When Gerald had uttered this resolve it was in the bitterness of despair that he spoke, since of all the varied modes by which men earned a livelihood, none was in such universal disrepute as that of a charcoal-burner; and when the humblest creature of the streets said ‘I ‘d as soon be a charcoal-burner,’ he expressed the direst aspect of his misery.

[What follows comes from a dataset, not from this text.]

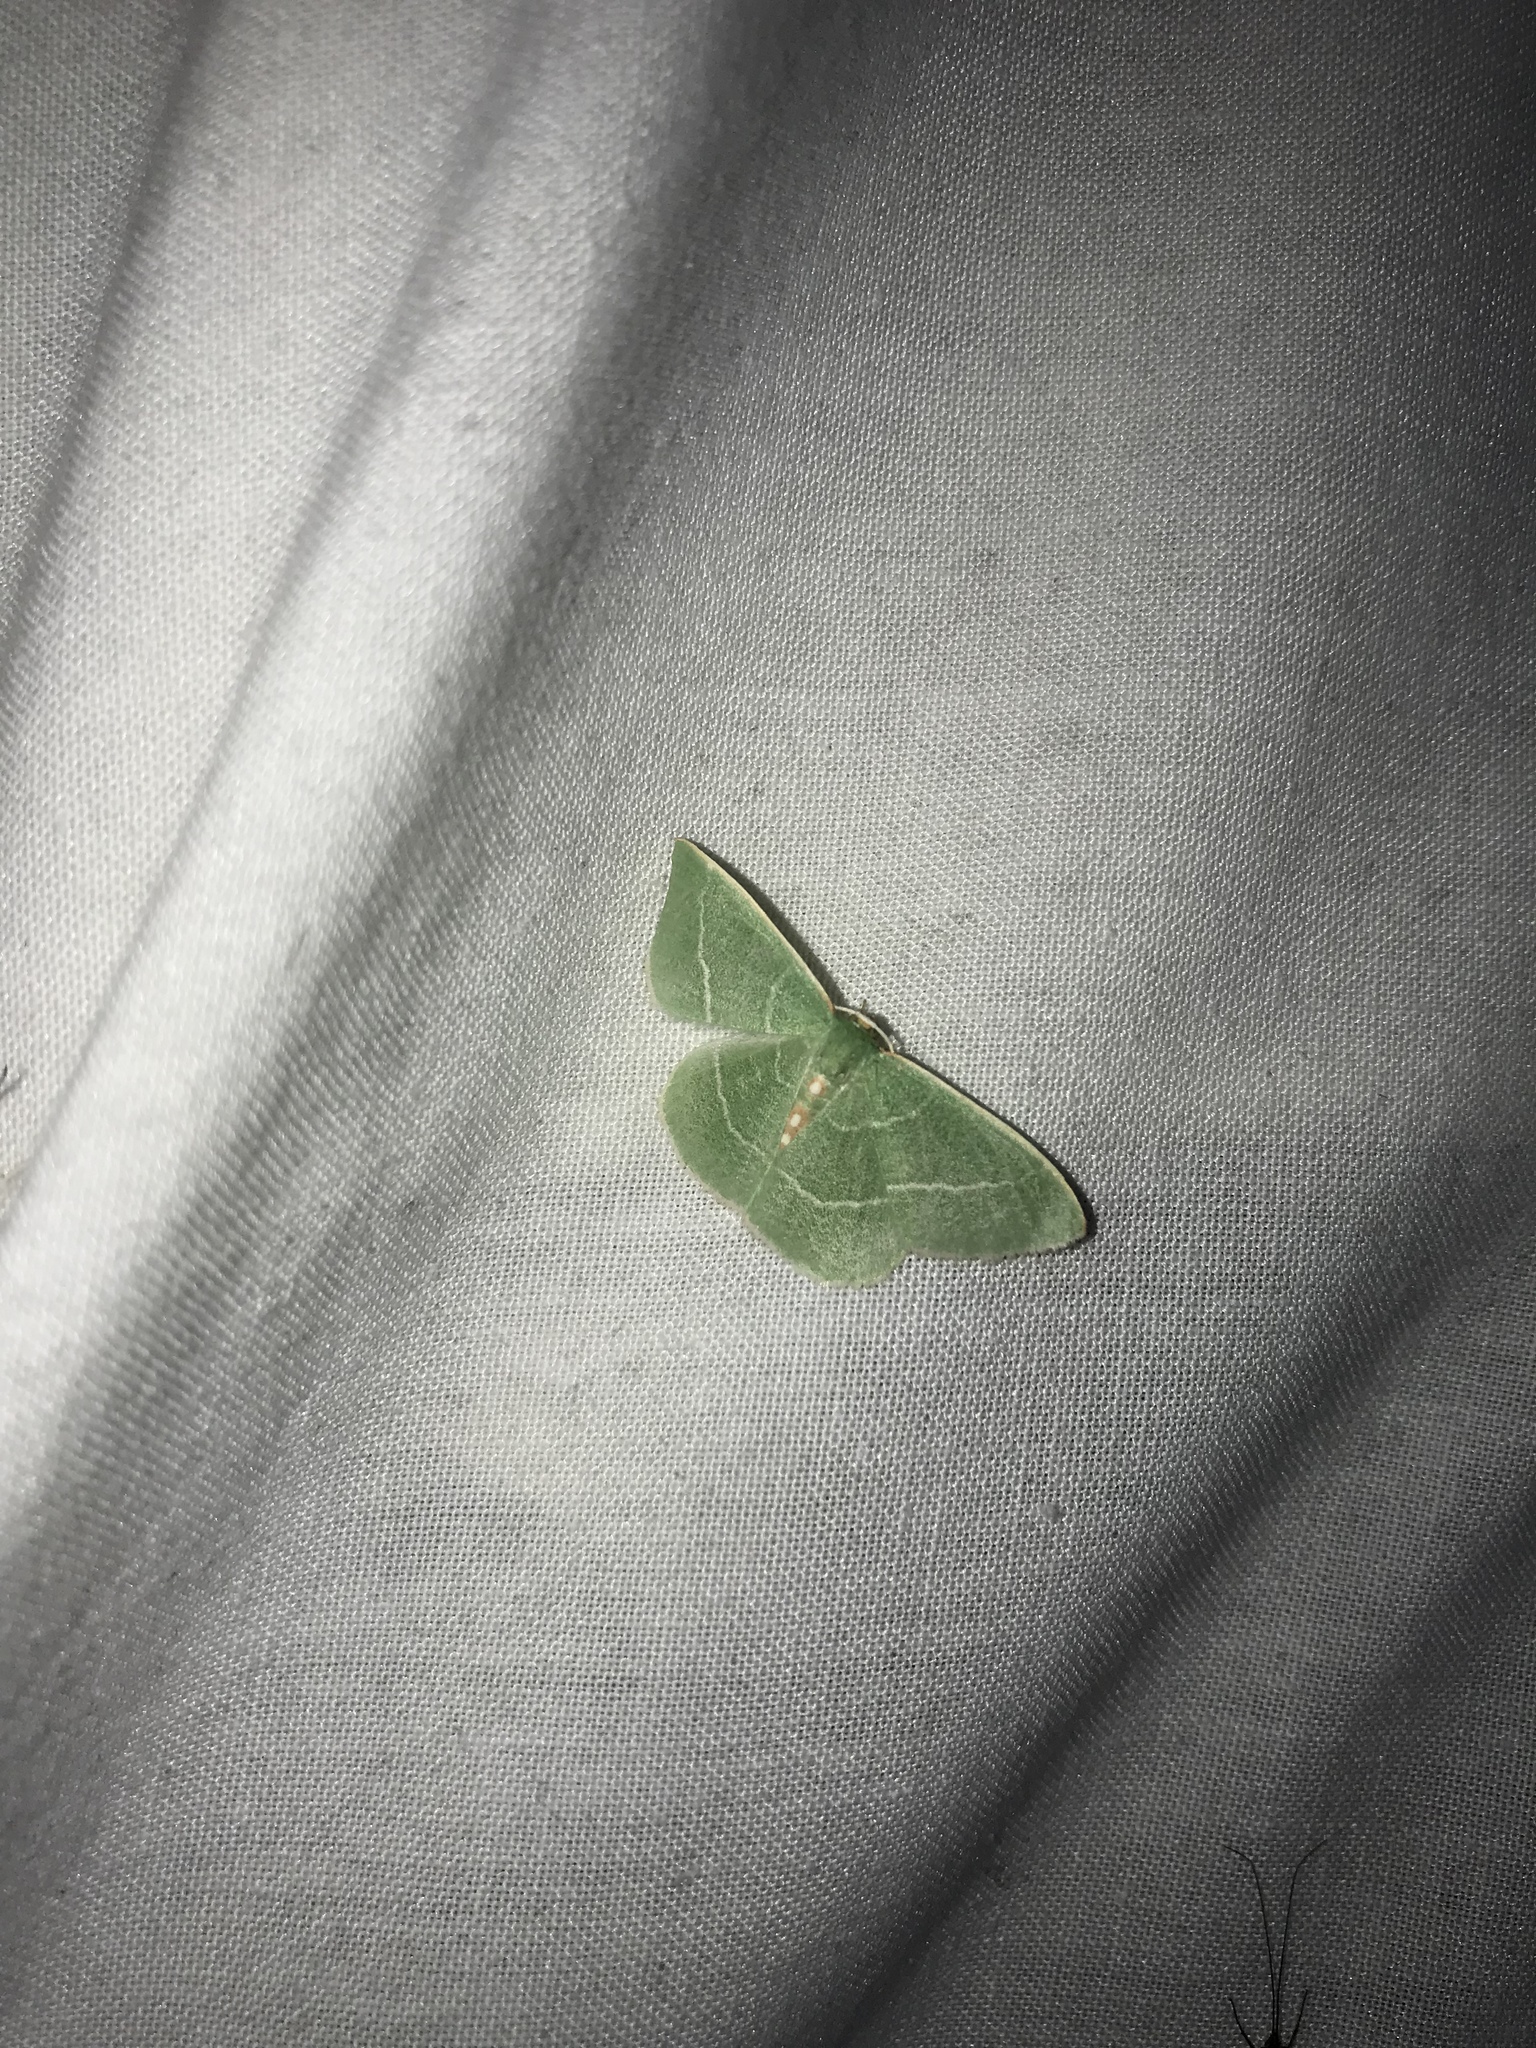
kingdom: Animalia
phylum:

It was not, indeed, that either the life or the labour had anything degrading in itself, but, generally, they who followed it were outcasts and vagabonds—the irreclaimable sweepings of towns, or the incorrigible youth of country districts, who sought in the wild and wandering existence a freedom from all ties of civilisation; the life of the forest in all its savagery, but in all its independence. The chief resort of these men was a certain district in those low-lying lands along the coast, called Maremmas, and where, from the undrained character of the soil and rapid decomposition of vegetable matter ever going on, disease of the most deadly form existed—ague and fever being the daily condition of all who dwelt there. Nothing but habits of wildest excess, and an utter indifference to life, could make men brave such an existence; but their recompense was, that this district was a species of sanctuary where the law never entered. Beyond certain well-known limits the hardiest carbineer never crossed; and it was well known that he who crossed that frontier came as fugitive, and not as foe. Many, it is true, of those who sojourned here were attainted with the deepest crimes—men for whom no hope of return to the world remained, outcasts branded with undying infamy; but others there were, mere victims of dissipation and folly—rash youths, who had so irretrievably compromised their fair fame that they had nothing left but to seek oblivion.